A propos de la contribution du ministère de l’urbanisme, Fousseni KINDO n’a pas manqué d’apporter plus d’éclaircissements. « Il faut d’abord qu’on précise que le ministère ne paye pas pour des journalistes. Quand vous voulez votre logement, vous payez pour votre logement, mais le coût est tel que vous pouvez le faire à tempérament et de façon souple de sorte à ne pas être fatigué » , a-t-il précisé. A l’entendre, si le journaliste souhaite son logement, c’est à lui de pouvoir contribuer pour le faire. « Mais l’accompagnement est fait de sorte qu’il ne soit pas vraiment fatigué » .

Il faut noter que le prix de chaque logement social est fixé à sept millions cinq cents mille (7 500 000) franc CFA. Et au ministre BONANET d’ajouter qu’avec ce prix, le Burkina Faso est pratiquement au niveau des coûts les plus bats de la sous-région en terme de logements sociaux, tout en donnant quelques exemples comme le coût de 16 millions au Mali et 20 millions au Sénégal.

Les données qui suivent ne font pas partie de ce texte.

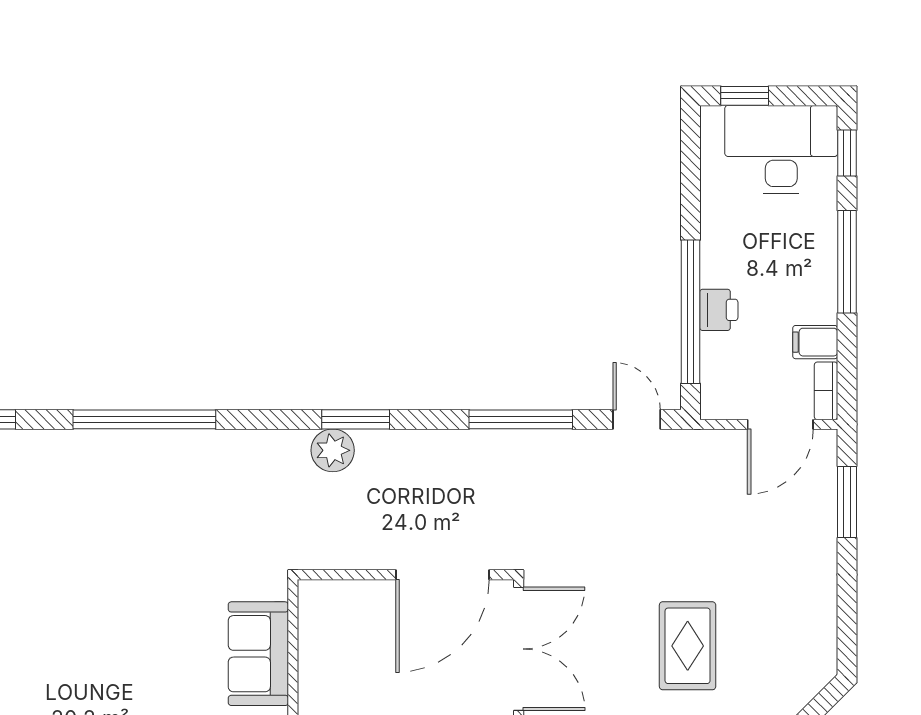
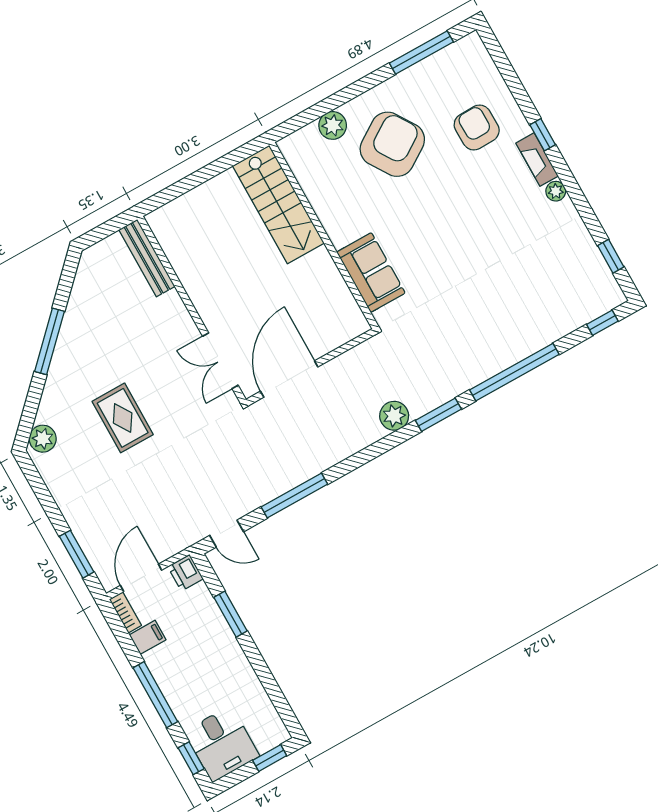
desk: (781, 150) -> (222, 744), width x0.73
printer: (719, 310) -> (186, 573), moved
window: (690, 312) -> (231, 614), width x0.47
window: (356, 419) -> (438, 415), moved
double door: (519, 649) -> (220, 361), width x0.73
plant: (807, 677) -> (43, 439), added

Il a également fait savoir qu’en matière de coopérative, le pays des Hommes intègres, est en retard par rapport au Sénégal qui a près de 800 coopératives. Pour le ministre, des processus seront entamés pour que l’accès aux logements, soit une réalité pour toutes les catégories, pour tous les Burkinabè sans distinction.

1 Commentaire sur "Signature de convention : Réaliser des logements au profit des journalistes et communicateurs"

  1. Monsieur le journaliste, dite moi ce que signifie l’allocation-vente? je vois que vous n’avez pas le langage immobilier: c’est la location-vente. Corrigez-moi ça avant que je ne tire vos oreilles. Confraternellement votre.